Giovanni makes me wait. This is his pattern—control through absence. The room tightens around us almost suffocating. I can feel my patience fracturing, the microscopic cracks spreading beneath the surface of my skin. One more moment and I will break his jaw. Teach him the cost of silence when blood demands answers.

Finally, just as my hand forms into something that will leave marks, Giovanni looks up. Those laser-focused green eyes that have stared down men three times his size are suddenly blurry. Unfocused. Wrong.

"I like her."

The confession hangs between us like a profane prayer.

"She's chaos, Jino. Messy." His hands gesture outward, fingers spread as if trying to catch something intangible, something slipping through his grasp like sand. "The shit left behind after a dust storm. There’s nothing precise about this woman except..." He pauses, searching for words that won't betray weakness, that won't shatter the facade he's spent yearsconstructing. "These words she collects. She curates them. Arranges them into particular patterns in her head. Effortlessly. She doesn't even try. They just come spilling out in the most extraordinary combinations and it paints the world in an entirely new way."

I watch his hands tremble slightly as they move through the air, trying to capture the essence of something formless, something that defies his need for order and control. His reverence for her chaos is a contradiction that disturbs me deeply.

Giovanni has always been a man of meticulous precision, of calculated moves and measured responses.

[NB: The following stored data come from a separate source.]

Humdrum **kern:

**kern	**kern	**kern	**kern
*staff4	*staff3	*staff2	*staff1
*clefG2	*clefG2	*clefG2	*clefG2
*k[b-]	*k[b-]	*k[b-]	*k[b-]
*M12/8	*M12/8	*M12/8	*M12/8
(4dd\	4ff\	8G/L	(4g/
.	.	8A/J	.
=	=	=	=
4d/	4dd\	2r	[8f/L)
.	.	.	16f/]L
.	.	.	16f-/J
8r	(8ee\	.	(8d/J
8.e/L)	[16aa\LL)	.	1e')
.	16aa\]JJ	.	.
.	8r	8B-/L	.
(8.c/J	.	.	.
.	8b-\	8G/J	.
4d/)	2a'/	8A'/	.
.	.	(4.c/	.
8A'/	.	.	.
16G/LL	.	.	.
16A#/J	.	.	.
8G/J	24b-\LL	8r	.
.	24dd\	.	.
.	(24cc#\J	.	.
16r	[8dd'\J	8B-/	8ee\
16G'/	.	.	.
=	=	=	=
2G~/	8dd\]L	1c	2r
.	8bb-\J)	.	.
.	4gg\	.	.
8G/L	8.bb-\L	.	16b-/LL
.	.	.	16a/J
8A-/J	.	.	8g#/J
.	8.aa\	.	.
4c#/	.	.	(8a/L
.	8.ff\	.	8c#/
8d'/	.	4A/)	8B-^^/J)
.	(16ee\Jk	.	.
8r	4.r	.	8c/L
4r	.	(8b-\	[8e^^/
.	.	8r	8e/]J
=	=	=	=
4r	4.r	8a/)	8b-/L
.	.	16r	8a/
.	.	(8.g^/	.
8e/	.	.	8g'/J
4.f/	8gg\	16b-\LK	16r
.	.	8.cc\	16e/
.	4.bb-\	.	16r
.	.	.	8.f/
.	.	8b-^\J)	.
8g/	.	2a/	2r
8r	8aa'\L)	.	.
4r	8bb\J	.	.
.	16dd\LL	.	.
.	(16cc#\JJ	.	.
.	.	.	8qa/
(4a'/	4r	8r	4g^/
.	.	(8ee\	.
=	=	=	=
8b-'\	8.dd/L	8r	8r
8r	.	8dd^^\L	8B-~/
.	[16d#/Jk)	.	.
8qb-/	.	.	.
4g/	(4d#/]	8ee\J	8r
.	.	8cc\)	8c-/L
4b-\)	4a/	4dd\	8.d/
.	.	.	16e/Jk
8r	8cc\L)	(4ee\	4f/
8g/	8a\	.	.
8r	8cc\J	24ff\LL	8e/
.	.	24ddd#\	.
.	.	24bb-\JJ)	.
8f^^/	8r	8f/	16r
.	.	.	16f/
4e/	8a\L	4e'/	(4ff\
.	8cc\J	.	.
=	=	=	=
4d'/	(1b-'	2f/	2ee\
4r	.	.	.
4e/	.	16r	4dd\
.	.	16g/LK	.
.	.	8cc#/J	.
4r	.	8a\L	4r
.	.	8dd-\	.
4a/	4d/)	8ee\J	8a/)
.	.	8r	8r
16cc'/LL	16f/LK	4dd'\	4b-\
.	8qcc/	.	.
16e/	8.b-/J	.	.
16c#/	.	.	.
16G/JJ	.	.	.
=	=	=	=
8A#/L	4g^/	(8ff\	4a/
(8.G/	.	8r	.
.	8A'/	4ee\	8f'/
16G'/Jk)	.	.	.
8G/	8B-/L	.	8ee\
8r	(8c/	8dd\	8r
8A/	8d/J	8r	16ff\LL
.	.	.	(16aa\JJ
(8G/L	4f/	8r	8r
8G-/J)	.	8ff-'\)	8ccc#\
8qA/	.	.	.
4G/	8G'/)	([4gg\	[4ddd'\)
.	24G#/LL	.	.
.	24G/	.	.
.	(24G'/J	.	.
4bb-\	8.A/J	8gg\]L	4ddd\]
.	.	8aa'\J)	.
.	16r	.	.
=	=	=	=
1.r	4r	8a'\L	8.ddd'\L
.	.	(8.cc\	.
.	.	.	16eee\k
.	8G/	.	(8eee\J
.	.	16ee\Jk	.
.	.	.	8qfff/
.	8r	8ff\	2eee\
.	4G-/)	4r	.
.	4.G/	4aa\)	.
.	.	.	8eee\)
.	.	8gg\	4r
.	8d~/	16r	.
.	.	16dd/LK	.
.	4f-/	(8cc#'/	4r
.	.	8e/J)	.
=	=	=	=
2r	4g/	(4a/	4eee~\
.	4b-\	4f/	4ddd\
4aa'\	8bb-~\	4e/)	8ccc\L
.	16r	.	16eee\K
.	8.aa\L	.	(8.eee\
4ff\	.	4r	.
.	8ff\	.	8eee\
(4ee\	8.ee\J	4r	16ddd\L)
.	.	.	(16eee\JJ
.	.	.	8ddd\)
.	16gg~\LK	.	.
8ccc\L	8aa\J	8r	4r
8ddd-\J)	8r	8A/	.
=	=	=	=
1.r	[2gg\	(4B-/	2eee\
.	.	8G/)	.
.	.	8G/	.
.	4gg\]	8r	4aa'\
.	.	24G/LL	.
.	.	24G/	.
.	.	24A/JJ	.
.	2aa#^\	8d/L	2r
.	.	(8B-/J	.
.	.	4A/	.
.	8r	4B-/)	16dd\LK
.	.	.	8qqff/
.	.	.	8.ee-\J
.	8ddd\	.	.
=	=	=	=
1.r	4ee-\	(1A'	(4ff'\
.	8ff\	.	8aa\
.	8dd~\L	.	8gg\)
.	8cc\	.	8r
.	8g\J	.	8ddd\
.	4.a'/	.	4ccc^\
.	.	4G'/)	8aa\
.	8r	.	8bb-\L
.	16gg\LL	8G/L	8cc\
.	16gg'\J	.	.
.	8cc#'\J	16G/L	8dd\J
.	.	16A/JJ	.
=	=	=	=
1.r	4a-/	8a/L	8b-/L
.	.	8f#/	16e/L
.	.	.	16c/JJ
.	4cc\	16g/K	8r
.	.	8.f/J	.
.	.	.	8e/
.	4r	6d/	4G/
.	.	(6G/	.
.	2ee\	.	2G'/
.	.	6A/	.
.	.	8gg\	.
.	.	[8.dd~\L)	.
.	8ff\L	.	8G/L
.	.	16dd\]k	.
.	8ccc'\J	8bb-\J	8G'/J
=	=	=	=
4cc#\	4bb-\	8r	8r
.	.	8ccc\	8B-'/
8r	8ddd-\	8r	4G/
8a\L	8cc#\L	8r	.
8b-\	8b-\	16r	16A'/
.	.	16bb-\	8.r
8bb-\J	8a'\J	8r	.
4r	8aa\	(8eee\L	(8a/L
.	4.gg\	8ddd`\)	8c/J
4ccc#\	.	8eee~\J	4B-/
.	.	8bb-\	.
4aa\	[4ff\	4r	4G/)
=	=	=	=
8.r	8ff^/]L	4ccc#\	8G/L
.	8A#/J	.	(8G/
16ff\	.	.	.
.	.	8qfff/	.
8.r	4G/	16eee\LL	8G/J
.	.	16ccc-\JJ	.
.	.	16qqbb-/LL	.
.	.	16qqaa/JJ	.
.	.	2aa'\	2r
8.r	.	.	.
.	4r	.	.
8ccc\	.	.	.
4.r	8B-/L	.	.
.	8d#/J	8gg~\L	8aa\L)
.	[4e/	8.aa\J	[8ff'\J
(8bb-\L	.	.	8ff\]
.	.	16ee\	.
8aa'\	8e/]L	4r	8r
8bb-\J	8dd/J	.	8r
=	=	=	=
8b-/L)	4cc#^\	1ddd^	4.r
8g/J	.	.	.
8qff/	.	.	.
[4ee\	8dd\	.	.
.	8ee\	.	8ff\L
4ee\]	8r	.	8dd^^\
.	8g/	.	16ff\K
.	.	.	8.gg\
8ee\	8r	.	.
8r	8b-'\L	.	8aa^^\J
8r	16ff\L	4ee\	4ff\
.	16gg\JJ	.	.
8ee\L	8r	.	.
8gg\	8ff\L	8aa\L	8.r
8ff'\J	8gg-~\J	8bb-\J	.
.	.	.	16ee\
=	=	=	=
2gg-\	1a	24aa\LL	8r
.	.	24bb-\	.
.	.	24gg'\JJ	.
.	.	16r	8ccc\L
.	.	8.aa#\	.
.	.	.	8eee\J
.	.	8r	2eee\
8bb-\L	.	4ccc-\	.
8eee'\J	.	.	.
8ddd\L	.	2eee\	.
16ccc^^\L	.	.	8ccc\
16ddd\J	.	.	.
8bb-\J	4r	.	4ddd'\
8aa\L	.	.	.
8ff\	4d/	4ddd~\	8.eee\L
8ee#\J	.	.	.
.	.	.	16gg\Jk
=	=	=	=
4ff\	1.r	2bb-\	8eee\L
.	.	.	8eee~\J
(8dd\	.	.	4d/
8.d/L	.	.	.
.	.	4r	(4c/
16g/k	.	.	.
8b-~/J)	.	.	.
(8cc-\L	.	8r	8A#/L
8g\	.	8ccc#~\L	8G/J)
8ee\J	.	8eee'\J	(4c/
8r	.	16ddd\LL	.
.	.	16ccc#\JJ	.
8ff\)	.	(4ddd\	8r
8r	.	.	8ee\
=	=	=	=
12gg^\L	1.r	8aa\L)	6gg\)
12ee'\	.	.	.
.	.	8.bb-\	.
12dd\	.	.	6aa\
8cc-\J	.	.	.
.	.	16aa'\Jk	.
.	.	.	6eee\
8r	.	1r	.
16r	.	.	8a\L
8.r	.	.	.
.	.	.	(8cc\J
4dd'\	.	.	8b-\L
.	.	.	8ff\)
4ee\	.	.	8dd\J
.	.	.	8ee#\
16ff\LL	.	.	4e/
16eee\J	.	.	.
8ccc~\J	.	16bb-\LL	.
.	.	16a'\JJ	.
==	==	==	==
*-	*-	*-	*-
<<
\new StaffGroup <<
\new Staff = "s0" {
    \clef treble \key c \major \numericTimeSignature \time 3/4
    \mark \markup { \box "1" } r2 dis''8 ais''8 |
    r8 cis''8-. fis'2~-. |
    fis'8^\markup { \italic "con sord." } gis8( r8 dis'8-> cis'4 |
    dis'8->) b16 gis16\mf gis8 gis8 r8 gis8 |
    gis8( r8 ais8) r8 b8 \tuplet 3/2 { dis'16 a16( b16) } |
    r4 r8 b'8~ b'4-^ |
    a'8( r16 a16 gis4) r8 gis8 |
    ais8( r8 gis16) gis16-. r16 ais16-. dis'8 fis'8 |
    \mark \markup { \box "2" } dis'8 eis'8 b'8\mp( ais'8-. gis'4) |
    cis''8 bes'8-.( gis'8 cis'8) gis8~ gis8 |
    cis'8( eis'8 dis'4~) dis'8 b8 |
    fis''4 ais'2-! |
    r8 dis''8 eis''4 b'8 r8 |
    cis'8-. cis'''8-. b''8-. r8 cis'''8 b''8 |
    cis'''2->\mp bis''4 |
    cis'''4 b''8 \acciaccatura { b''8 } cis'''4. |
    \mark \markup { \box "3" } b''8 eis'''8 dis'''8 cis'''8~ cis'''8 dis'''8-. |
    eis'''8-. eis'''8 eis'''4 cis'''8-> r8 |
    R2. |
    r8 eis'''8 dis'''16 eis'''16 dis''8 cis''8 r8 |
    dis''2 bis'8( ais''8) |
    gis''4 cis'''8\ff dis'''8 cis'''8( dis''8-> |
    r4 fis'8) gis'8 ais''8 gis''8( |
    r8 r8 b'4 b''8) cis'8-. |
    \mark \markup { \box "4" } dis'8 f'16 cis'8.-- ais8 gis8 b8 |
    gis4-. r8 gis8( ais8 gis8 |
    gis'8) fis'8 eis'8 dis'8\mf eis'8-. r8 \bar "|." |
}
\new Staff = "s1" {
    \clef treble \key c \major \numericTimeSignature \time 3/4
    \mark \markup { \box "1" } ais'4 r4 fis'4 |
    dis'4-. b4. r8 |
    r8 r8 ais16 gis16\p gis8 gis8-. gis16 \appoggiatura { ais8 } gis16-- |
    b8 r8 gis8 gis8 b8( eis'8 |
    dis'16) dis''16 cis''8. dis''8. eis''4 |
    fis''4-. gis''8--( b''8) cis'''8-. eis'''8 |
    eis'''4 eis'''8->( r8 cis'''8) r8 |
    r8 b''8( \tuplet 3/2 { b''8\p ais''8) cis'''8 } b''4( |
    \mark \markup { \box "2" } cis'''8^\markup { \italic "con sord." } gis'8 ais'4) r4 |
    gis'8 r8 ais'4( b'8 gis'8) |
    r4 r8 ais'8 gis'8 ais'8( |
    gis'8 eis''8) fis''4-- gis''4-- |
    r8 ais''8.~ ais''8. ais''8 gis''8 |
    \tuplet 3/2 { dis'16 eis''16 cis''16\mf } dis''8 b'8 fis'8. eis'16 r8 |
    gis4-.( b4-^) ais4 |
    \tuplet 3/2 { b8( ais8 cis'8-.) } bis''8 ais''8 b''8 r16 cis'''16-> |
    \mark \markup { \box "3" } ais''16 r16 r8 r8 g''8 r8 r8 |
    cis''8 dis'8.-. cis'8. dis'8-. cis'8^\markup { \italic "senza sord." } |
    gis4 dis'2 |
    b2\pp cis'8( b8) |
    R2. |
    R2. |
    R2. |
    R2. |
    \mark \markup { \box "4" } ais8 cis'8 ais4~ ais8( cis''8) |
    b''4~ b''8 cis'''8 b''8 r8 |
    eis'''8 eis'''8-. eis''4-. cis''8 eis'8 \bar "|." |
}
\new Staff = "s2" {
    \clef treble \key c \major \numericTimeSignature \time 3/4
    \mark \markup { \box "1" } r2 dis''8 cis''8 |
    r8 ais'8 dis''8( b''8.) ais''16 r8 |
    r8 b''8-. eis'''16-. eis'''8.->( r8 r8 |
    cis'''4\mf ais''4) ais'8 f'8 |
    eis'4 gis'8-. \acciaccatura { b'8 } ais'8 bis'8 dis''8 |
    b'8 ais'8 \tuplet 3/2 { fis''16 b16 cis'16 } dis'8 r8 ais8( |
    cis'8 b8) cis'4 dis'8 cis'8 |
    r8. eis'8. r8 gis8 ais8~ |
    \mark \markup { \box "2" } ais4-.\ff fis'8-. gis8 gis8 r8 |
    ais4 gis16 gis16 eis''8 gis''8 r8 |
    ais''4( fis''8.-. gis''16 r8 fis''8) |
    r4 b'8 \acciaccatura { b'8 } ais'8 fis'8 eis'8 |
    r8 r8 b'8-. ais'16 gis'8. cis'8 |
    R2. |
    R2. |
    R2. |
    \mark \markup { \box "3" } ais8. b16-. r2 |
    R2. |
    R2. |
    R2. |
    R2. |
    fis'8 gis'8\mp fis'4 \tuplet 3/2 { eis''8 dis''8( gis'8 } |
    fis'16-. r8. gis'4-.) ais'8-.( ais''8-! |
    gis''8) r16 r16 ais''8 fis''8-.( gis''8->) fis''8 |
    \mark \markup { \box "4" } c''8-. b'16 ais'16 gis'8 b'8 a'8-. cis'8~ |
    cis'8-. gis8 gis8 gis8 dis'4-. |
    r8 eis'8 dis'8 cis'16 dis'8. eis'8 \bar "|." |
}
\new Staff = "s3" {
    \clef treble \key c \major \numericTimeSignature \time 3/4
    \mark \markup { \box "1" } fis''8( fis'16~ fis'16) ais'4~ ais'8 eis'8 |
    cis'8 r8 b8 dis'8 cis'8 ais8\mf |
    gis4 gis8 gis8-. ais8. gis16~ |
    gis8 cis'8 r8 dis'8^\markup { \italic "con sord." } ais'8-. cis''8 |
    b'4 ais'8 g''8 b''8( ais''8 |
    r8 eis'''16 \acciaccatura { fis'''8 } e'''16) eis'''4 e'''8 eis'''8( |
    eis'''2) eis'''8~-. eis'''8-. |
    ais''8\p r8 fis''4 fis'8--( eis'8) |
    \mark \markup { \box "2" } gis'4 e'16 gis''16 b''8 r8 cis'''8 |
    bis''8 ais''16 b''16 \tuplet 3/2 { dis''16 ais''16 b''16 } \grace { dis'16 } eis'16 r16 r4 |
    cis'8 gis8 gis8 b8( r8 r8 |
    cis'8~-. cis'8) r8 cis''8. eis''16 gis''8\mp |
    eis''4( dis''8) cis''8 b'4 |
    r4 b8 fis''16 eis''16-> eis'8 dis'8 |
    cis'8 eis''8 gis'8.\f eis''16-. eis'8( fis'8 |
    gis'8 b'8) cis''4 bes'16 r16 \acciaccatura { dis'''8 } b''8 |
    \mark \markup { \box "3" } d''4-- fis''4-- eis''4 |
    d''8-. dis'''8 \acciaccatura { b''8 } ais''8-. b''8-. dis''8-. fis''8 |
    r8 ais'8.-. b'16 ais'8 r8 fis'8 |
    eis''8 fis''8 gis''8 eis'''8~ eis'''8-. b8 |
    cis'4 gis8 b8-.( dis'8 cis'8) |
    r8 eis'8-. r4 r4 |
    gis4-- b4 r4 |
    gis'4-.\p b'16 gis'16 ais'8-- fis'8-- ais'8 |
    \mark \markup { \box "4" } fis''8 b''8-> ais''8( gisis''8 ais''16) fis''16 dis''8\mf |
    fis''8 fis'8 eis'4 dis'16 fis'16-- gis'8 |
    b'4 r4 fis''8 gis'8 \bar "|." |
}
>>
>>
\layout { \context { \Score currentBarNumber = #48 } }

Yet here he sits, speaking of disorder with something akin to worship in his voice, as if this woman's untamed nature is not a flaw to correct but a wonder to behold.

The stigmata inked into my palms seem to burn as I flex my fingers, the rosary beads tattooed along my knuckles catching the dim light. I've dedicated my life to structure, to the ritual of breaking down and rebuilding that which is disordered. And now Giovanni speaks of embracing the very chaos we've sworn to contain.

I observe the reverence in his voice. This is heresy. This is Giovanni Bavga—heir, executioner, perfect son—speaking of disorder as if it were sacred.

"She makes me laugh." The admission sounds torn from him. "She's earnest. She tries hard at everything."

A smirk forms on my lips before I can suppress it. Yes, she does try hard. Yesterday—her first day of submission training—she maintained Position One until her thighs trembled like seismic aftershocks. Position Two until her knees bruised purple against the concrete. Position Three until tears poured from her eyes like rivers.

Earnest is not the word I would have chosen.

Stubborn, perhaps.

Willful to the point of self-destruction.

But her dedication—the way she commits with her entire being to even the most humiliating task—is a desirable trait. The foundation of proper discipline.

Something I can work with. Something I can shape.

Giovanni continues, oblivious to my assessment. "She doesn't feel like a woman. She feels like a friend." The word 'friend' carries an unfamiliar weight in his mouth. "I like her—could... maybe, one day, love her. If I let myself. I could see it."

Love. The weakest confession. The most dangerous attachment.

"I know it was a mistake to leave a witness to Rico's murder." His voice hardens again, edges returning. "But I tried to push her away. Did push her away. After she recovered in the Bavga wing at Presbyterian Hospital?—"

"You took her to Salvatore's hospital wing?" The words burst from me, a controlled explosion. "What the fuck were you thinking?"

The Bavga Wing is sacred space. Reserved for Salvatore's treatments. The fortress where family secrets are tended, where blood is shed and cleaned in the same breath. To bring an outsider there is to invite death inside our walls.

Giovanni puts up a hand. The gesture is both dismissive and pleading. "Don't worry, I paid them off. And trust me, it was more than enough to buy silence about one girl with a head wound. They don't know what's going on. They probably thought I struck her and was trying to cover up my crime. Or, at the very least, minimize it."

The arrogance. The blind, foolish arrogance. A Bavga son taking a bleeding witness to the most guarded Bavga sanctuary. The staff might be paid, but eyes are everywhere. Ears are everywhere.